La conjoncture économique se dégrade. Comment se passe le recouvrement ?
F. C. : Les procédures collectives, les redressements judiciaires, voire malheureusement les assignations augmentent. Nous sommes amenés à accorder plus de plans d’étalement qu’auparavant.
Quelle est le montant de la fraude aux Urssaf ?
F. C. : Nous mettons beaucoup de moyens pour traquer le travail dissimulé. Qu’il s’agisse de travail dissimulé en tout ou partie. L’intelligence artificielle nous aide d’ailleurs beaucoup à détecter les fraudeurs. Ce qui explique que le montant des redressements augmente régulièrement, ainsi, du coup, que ceux du recouvrement. Car quand nous avons constaté la fraude, cela donne lieu à recouvrement, même si cela est très compliqué du fait de réseaux internationaux organisés dans la fraude. Une loi récente renforce encore nos moyens : c’est le dispositif de la solidarité financière. Un donneur d’ordre est aujourd’hui tenu pour responsable de la fraude de ses sous-traitants. C’est-à-dire qu’il doit s’assurer que ses sous-traitants ne pratiquent pas de travail dissimulé, en fournissant à l’Urssaf une attestation de vigilance.
M. F. : Pour un cotisant, le principe, c’est le déclaratif. C’est une relation de confiance. En contrepartie, l’Urssaf vérifie si les règles ont été appliquées sans erreur. Je précise d’ailleurs qu’il existe des voies de recours contre les contrôles qu’un cotisant estimerait infondés. Quand on parle de fraude, on parle de tricherie organisée et volontaire. Contre laquelle tous les partenaires sociaux sont fermement engagés : autant les représentants patronaux que les représentants des salariés, qui cotisent tous à la solidarité sociale. La fraude rompt le contrat social. Il faut être sans pitié pour la fraude.
F. C. : À l’échelle nationale, le montant total de la fraude aux Urssaf redressé, c’est un peu plus d’1,5 milliard d’euros sur 485,2 milliards de recouvrement. Par définition, ce qui reste dissimulé ne peut pas être redressé. En Alsace, en 2025, nous avons effectué 3 750 contrôles et actions de prévention ; les redressements on atteint 28 M €, dont 12,8 M € au titre du travail dissimulé. À mettre en face des 15 milliards d’euros collectés.
Le cercle vertueux de la communication
L’Urssaf consacre de plus en plus de moyens pour accompagner les cotisants dans une bonne compréhension de leurs obligations, notamment auprès des travailleurs indépendants ou des petites entreprises.
« L’information commence déjà auprès des porteurs de projets, c’est-à-dire avant même qu’ils soient immatriculés, donc en amont de la création, précise Marielle Prochocki, responsable de la communication et des partenariats à l’Urssaf Alsace. Nous passons pour cela par les réseaux associatifs ou France Travail, qui accompagnent les créateurs d’entreprise. Mieux les créateurs d’entreprise sont informés en amont, moins ils rencontreront de problématiques par la suite. Nous sommes également en contact très suivi avec des professions spécialisées comme les experts-comptables. Ce travail que nous réalisons toute l’année n’est pas forcément très visible, mais il a beaucoup d’effets.
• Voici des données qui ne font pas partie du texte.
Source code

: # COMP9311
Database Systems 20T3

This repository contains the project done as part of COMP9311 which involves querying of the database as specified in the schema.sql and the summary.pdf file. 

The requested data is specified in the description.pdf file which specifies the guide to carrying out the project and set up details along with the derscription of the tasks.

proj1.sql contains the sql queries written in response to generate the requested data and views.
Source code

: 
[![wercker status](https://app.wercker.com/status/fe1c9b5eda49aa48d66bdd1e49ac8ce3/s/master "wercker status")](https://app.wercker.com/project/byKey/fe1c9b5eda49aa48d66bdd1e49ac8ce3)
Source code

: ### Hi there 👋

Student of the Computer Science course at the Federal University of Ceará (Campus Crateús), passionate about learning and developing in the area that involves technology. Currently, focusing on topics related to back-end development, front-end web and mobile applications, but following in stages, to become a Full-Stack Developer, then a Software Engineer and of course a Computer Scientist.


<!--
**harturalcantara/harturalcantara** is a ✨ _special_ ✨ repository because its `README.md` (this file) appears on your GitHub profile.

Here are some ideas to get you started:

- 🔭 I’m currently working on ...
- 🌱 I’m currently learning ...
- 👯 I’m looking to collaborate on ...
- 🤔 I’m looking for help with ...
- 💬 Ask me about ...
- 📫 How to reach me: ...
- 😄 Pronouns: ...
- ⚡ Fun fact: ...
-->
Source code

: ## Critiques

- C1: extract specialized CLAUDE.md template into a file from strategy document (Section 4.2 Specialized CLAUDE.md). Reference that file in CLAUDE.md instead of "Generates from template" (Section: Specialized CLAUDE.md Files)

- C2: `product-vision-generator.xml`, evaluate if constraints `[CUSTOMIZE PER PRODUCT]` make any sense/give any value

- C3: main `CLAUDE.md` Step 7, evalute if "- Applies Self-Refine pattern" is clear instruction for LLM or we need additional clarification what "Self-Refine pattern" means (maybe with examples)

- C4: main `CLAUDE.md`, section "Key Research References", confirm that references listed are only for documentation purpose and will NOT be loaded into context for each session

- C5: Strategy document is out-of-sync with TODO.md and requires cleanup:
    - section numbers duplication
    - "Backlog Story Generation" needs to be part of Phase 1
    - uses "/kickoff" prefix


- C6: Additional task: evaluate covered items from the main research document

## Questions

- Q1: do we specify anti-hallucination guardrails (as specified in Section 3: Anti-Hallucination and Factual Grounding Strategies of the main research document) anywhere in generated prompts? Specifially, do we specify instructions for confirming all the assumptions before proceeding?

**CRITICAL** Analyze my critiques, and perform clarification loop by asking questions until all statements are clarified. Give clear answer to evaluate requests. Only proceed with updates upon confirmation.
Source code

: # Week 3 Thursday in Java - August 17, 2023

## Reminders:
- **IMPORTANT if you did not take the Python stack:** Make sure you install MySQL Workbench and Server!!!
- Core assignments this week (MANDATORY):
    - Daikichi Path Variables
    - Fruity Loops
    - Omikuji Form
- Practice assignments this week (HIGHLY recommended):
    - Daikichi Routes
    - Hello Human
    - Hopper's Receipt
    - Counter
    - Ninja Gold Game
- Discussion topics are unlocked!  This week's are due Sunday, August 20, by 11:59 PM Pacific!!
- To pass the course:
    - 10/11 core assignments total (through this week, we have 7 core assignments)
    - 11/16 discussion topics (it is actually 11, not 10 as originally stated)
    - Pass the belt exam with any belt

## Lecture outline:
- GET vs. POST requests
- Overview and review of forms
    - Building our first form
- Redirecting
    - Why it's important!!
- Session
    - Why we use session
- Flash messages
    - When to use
Nous intervenons même auprès des lycées ou des BTS pour sensibiliser les lycéens et les étudiants au fonctionnement de la protection sociale. C’est vraiment un cercle vertueux. »
Et le niveau de satisfaction client augmente. Avec un résultat très tangible : l’engorgement téléphonique aux standards est à la baisse.
Faits et chiffres
2 établissements à Schiltigheim et Mulhouse.
371 collaborateurs.
L’emploi en Alsace (décembre 2025) : 381 470 salariés dans le Bas- Rhin, 203 630 dans le Haut-Rhin.